-- Provided records follows --
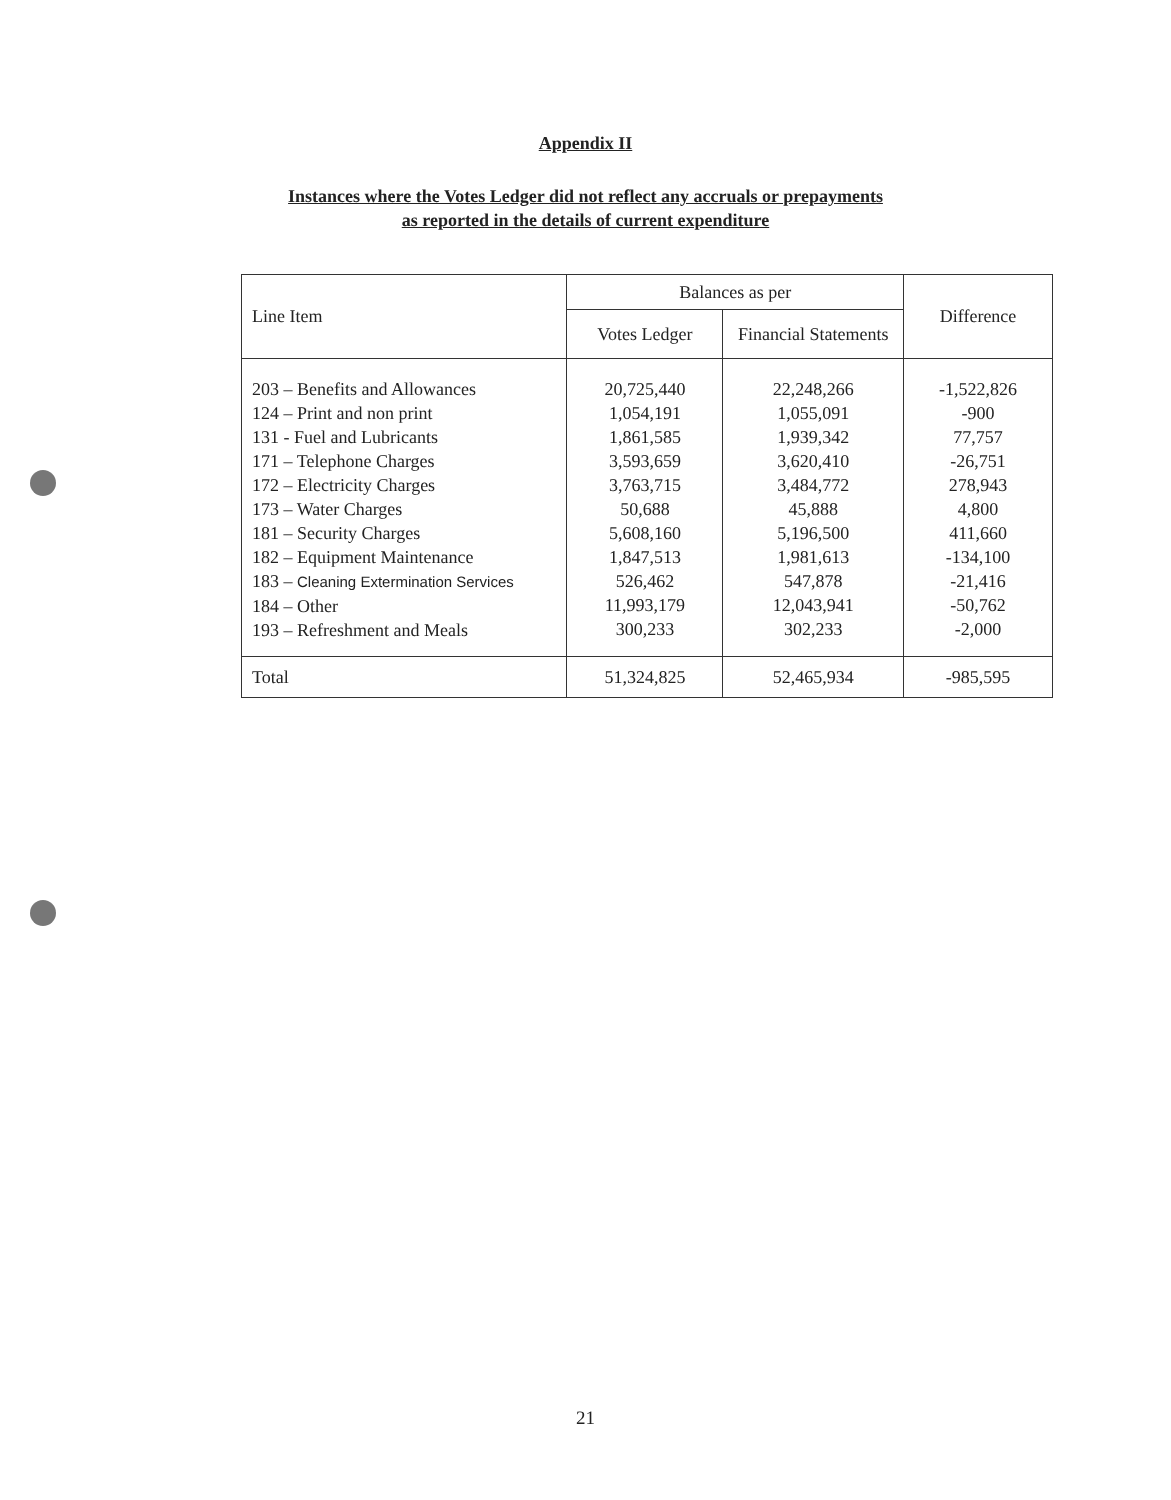Appendix II
Instances where the Votes Ledger did not reflect any accruals or prepayments
as reported in the details of current expenditure
| Line Item | Balances as per | | Difference |
| --- | --- | --- | --- |
| | Votes Ledger | Financial Statements | |
| 203 – Benefits and Allowances 124 – Print and non print 131 - Fuel and Lubricants 171 – Telephone Charges 172 – Electricity Charges 173 – Water Charges 181 – Security Charges 182 – Equipment Maintenance 183 – Cleaning Extermination Services 184 – Other 193 – Refreshment and Meals | 20,725,440 1,054,191 1,861,585 3,593,659 3,763,715 50,688 5,608,160 1,847,513 526,462 11,993,179 300,233 | 22,248,266 1,055,091 1,939,342 3,620,410 3,484,772 45,888 5,196,500 1,981,613 547,878 12,043,941 302,233 | -1,522,826 -900 77,757 -26,751 278,943 4,800 411,660 -134,100 -21,416 -50,762 -2,000 |
| Total | 51,324,825 | 52,465,934 | -985,595 |
21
-- Provided records concluded --
What you have to do:
Above are the entries. Output exactly the lines beginning with the line that has "Statements | |" and ending with the line that has "-50,762 -2,000 |".

Exercise response:
| | Votes Ledger | Financial Statements | |
| 203 – Benefits and Allowances 124 – Print and non print 131 - Fuel and Lubricants 171 – Telephone Charges 172 – Electricity Charges 173 – Water Charges 181 – Security Charges 182 – Equipment Maintenance 183 – Cleaning Extermination Services 184 – Other 193 – Refreshment and Meals | 20,725,440 1,054,191 1,861,585 3,593,659 3,763,715 50,688 5,608,160 1,847,513 526,462 11,993,179 300,233 | 22,248,266 1,055,091 1,939,342 3,620,410 3,484,772 45,888 5,196,500 1,981,613 547,878 12,043,941 302,233 | -1,522,826 -900 77,757 -26,751 278,943 4,800 411,660 -134,100 -21,416 -50,762 -2,000 |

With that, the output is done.